YOUR TASK: Give back exactly the line containing "Hour 4: 8.1 -> 5.7" together with all the lines after it, ending at the final line below.

Edit difference data
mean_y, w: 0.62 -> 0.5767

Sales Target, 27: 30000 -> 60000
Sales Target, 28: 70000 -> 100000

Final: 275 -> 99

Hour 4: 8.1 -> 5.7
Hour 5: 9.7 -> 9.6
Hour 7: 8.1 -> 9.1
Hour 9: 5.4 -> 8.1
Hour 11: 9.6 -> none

ANSWER:
Hour 4: 8.1 -> 5.7
Hour 5: 9.7 -> 9.6
Hour 7: 8.1 -> 9.1
Hour 9: 5.4 -> 8.1
Hour 11: 9.6 -> none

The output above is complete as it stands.